“When it boils down to it, knowing that you have something to do for at least a year is really nice,” said Nicholas Murphy PO ’13 on his winning a Gates Cambridge Scholarship last week.
Murphy is the third Pomona College student to win the scholarship since its establishment by the Bill and Melinda Gates Foundation in 2001, one of 39 awardees from a field of 750 applicants this year. He will be pursuing a Master of Philosophy in Biological Science with a focus in pathology at the University of Cambridge. There, he will be working in the laboratory of professor Mark Field, who conducts research on trypanosome. Trypanosome causes African Sleeping Sickness, a disease endemic to sub-Saharan regions.
Murphy is a molecular biology major from Berkeley, Calif. His activities on campus include working as a community engagement coordinator at Pomona’s Draper Center for Community Partnerships; running the college’s Food Recovery Network, which delivers unserved food from the dining halls to a homeless shelter; and going on hiking and rock-climbing trips with 5C outdoors club On The Loose. Perhaps aptly, given his interest in biology and chemistry, Murphy also likes to cook.
Murphy said he came to Pomona on the pre-med track, thinking he would major in biology. Then he took organic chemistry with professors Dan O’Leary and John Unger during his sophomore year and became interested in the junction between biology and chemistry, “where life arises out of particles bumping into each other.”
“[Molecular biology] was perfect, because it drew great professors from both the biology and chemistry departments,” Murphy said. “It gave me a really great experience with the life sciences, particularly with research.”
Murphy went to the Hawaii Institute of Marine Biology with Pomona’s Pauley Summer Program after his sophomore year, and he participated in the Summer Undergraduate Research Program after his junior year. His research experience includes projects ranging from analyzing how climate change will affect corals to, most recently, characterizing the evolution of genetic selfish elements.
Post-graduation, Murphy wanted to go to medical school after taking one or two gap years but had not settled on any specific plan.
“I have very varied interests, so there were a lot of different things that I was looking toward potentially doing. Before I got this scholarship to Cambridge, I had applied to teach in various cities, but I really want to do research, and I’m happy I now have the opportunity to do it,” Murphy said.
He credits Pomona’s strong awareness efforts and support services for students applying for fellowships and scholarships as part of what got him thinking about the Gates Cambridge program.
“Pomona was very on top of it. There was a big push for us to apply for these fellowships. Over the summer they encouraged us to do a lot of the prep work,” he said.
Murphy will be joining a group of three researchers at Cambridge who are examining protein interaction interfaces to develop new treatments for African Sleeping Sickness, which has had no breakthroughs since the 1970s.
“Professor Field’s research was both something I’d been interested in and something I knew I had the skills to help with. This year at Cambridge may or may not be what I’m doing for the rest of my life.
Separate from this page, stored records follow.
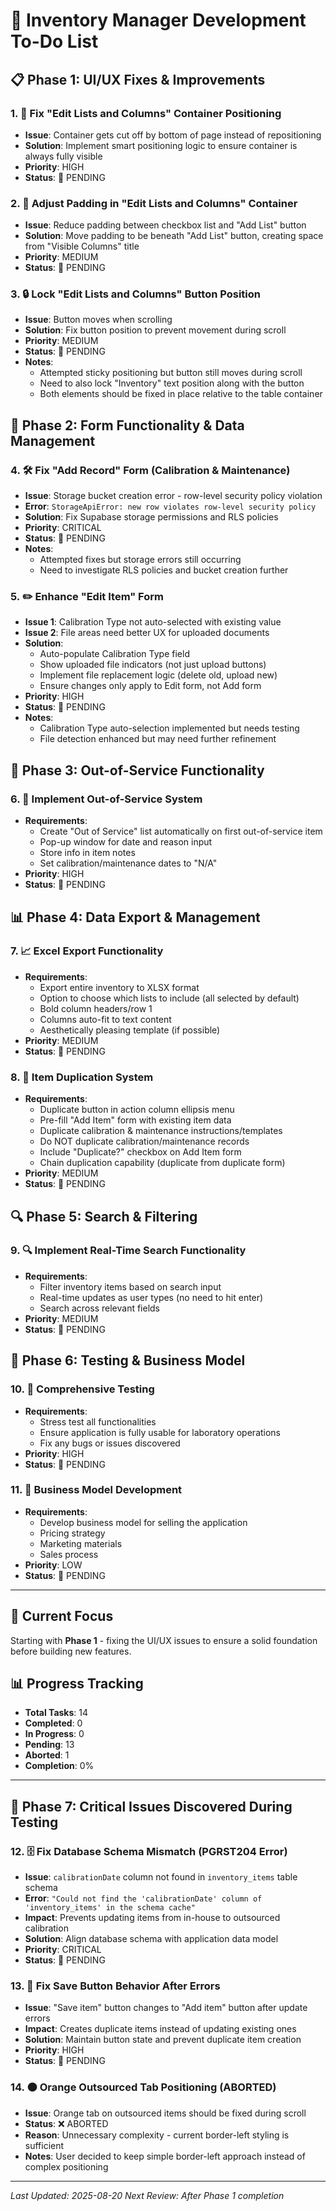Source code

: # 🚀 Inventory Manager Development To-Do List

## 📋 **Phase 1: UI/UX Fixes & Improvements**

### 1. 🔧 Fix "Edit Lists and Columns" Container Positioning
- **Issue**: Container gets cut off by bottom of page instead of repositioning
- **Solution**: Implement smart positioning logic to ensure container is always fully visible
- **Priority**: HIGH
- **Status**: 🔴 PENDING

### 2. 📏 Adjust Padding in "Edit Lists and Columns" Container
- **Issue**: Reduce padding between checkbox list and "Add List" button
- **Solution**: Move padding to be beneath "Add List" button, creating space from "Visible Columns" title
- **Priority**: MEDIUM
- **Status**: 🔴 PENDING

### 3. 🔒 Lock "Edit Lists and Columns" Button Position
- **Issue**: Button moves when scrolling
- **Solution**: Fix button position to prevent movement during scroll
- **Priority**: MEDIUM
- **Status**: 🔴 PENDING
- **Notes**: 
  - Attempted sticky positioning but button still moves during scroll
  - Need to also lock "Inventory" text position along with the button
  - Both elements should be fixed in place relative to the table container

## 📝 **Phase 2: Form Functionality & Data Management**

### 4. 🛠️ Fix "Add Record" Form (Calibration & Maintenance)
- **Issue**: Storage bucket creation error - row-level security policy violation
- **Error**: `StorageApiError: new row violates row-level security policy`
- **Solution**: Fix Supabase storage permissions and RLS policies
- **Priority**: CRITICAL
- **Status**: 🔴 PENDING
- **Notes**: 
  - Attempted fixes but storage errors still occurring
  - Need to investigate RLS policies and bucket creation further

### 5. ✏️ Enhance "Edit Item" Form
- **Issue 1**: Calibration Type not auto-selected with existing value
- **Issue 2**: File areas need better UX for uploaded documents
- **Solution**: 
  - Auto-populate Calibration Type field
  - Show uploaded file indicators (not just upload buttons)
  - Implement file replacement logic (delete old, upload new)
  - Ensure changes only apply to Edit form, not Add form
- **Priority**: HIGH
- **Status**: 🔴 PENDING
- **Notes**: 
  - Calibration Type auto-selection implemented but needs testing
  - File detection enhanced but may need further refinement

## 🚫 **Phase 3: Out-of-Service Functionality**

### 6. 🚫 Implement Out-of-Service System
- **Requirements**:
  - Create "Out of Service" list automatically on first out-of-service item
  - Pop-up window for date and reason input
  - Store info in item notes
  - Set calibration/maintenance dates to "N/A"
- **Priority**: HIGH
- **Status**: 🔴 PENDING

## 📊 **Phase 4: Data Export & Management**

### 7. 📈 Excel Export Functionality
- **Requirements**:
  - Export entire inventory to XLSX format
  - Option to choose which lists to include (all selected by default)
  - Bold column headers/row 1
  - Columns auto-fit to text content
  - Aesthetically pleasing template (if possible)
- **Priority**: MEDIUM
- **Status**: 🔴 PENDING

### 8. 🔄 Item Duplication System
- **Requirements**:
  - Duplicate button in action column ellipsis menu
  - Pre-fill "Add Item" form with existing item data
  - Duplicate calibration & maintenance instructions/templates
  - Do NOT duplicate calibration/maintenance records
  - Include "Duplicate?" checkbox on Add Item form
  - Chain duplication capability (duplicate from duplicate form)
- **Priority**: MEDIUM
- **Status**: 🔴 PENDING

## 🔍 **Phase 5: Search & Filtering**

### 9. 🔍 Implement Real-Time Search Functionality
- **Requirements**:
  - Filter inventory items based on search input
  - Real-time updates as user types (no need to hit enter)
  - Search across relevant fields
- **Priority**: MEDIUM
- **Status**: 🔴 PENDING

## 🧪 **Phase 6: Testing & Business Model**

### 10. 🧪 Comprehensive Testing
- **Requirements**:
  - Stress test all functionalities
  - Ensure application is fully usable for laboratory operations
  - Fix any bugs or issues discovered
- **Priority**: HIGH
- **Status**: 🔴 PENDING

### 11. 💼 Business Model Development
- **Requirements**:
  - Develop business model for selling the application
  - Pricing strategy
  - Marketing materials
  - Sales process
- **Priority**: LOW
- **Status**: 🔴 PENDING

---

## 🎯 **Current Focus**
Starting with **Phase 1** - fixing the UI/UX issues to ensure a solid foundation before building new features.

## 📊 **Progress Tracking**
- **Total Tasks**: 14
- **Completed**: 0
- **In Progress**: 0
- **Pending**: 13
- **Aborted**: 1
- **Completion**: 0%

---

## 🚨 **Phase 7: Critical Issues Discovered During Testing**

### 12. 🗄️ Fix Database Schema Mismatch (PGRST204 Error)
- **Issue**: `calibrationDate` column not found in `inventory_items` table schema
- **Error**: `"Could not find the 'calibrationDate' column of 'inventory_items' in the schema cache"`
- **Impact**: Prevents updating items from in-house to outsourced calibration
- **Solution**: Align database schema with application data model
- **Priority**: CRITICAL
- **Status**: 🔴 PENDING

### 13. 🔄 Fix Save Button Behavior After Errors
- **Issue**: "Save item" button changes to "Add item" button after update errors
- **Impact**: Creates duplicate items instead of updating existing ones
- **Solution**: Maintain button state and prevent duplicate item creation
- **Priority**: HIGH
- **Status**: 🔴 PENDING

### 14. 🟠 Orange Outsourced Tab Positioning (ABORTED)
- **Issue**: Orange tab on outsourced items should be fixed during scroll
- **Status**: ❌ ABORTED
- **Reason**: Unnecessary complexity - current border-left styling is sufficient
- **Notes**: User decided to keep simple border-left approach instead of complex positioning

---

*Last Updated: 2025-08-20*
*Next Review: After Phase 1 completion*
It could be,” Murphy said. “One thing that I’m relatively sure of is that I want to continue to pursue these types of diseases—the neglected tropical diseases, like African Sleeping Sickness and Chagas disease, which is caused by a related parasite, or maybe even something much bigger like malaria.”
For Murphy, studying diseases that do not get as much international attention because they do not affect wealthy nations is a way to merge his passion for social justice and community development with his interest in molecular biology.
“Working with diseases that affect disenfranchised groups, while it is in part about curing individuals, is also about creating healthier, more stable communities. African Sleeping Sickness doesn’t kill that many people, but it does disable them pretty badly,” Murphy said. “It’s something that we’ve been able to ignore, but finding a cure could very well bring us closer to empowering these communities.”
Murphy intends to go ahead with his original plan and attend medical school after his year at Cambridge is over.
“I haven’t yet figured out whether I’m doing an M.D. or an M.D.-Ph.D. The advantage to an M.D.-Ph.D. is that it’s free, and the disadvantage is that it’ll take a long time to complete. I haven’t had any clinical experience, so I need to figure out how much I want to balance that against laboratory research. It seems important to get the grounding of an M.D., I think,” Murphy said. “Professor Field was encouraging me to do an M.D.-Ph.D. because it creates a really good link and solidifies the translation between clinical research and lab research. I’m not really sure what career I’m going to pursue yet. I’m just going to let things happen.”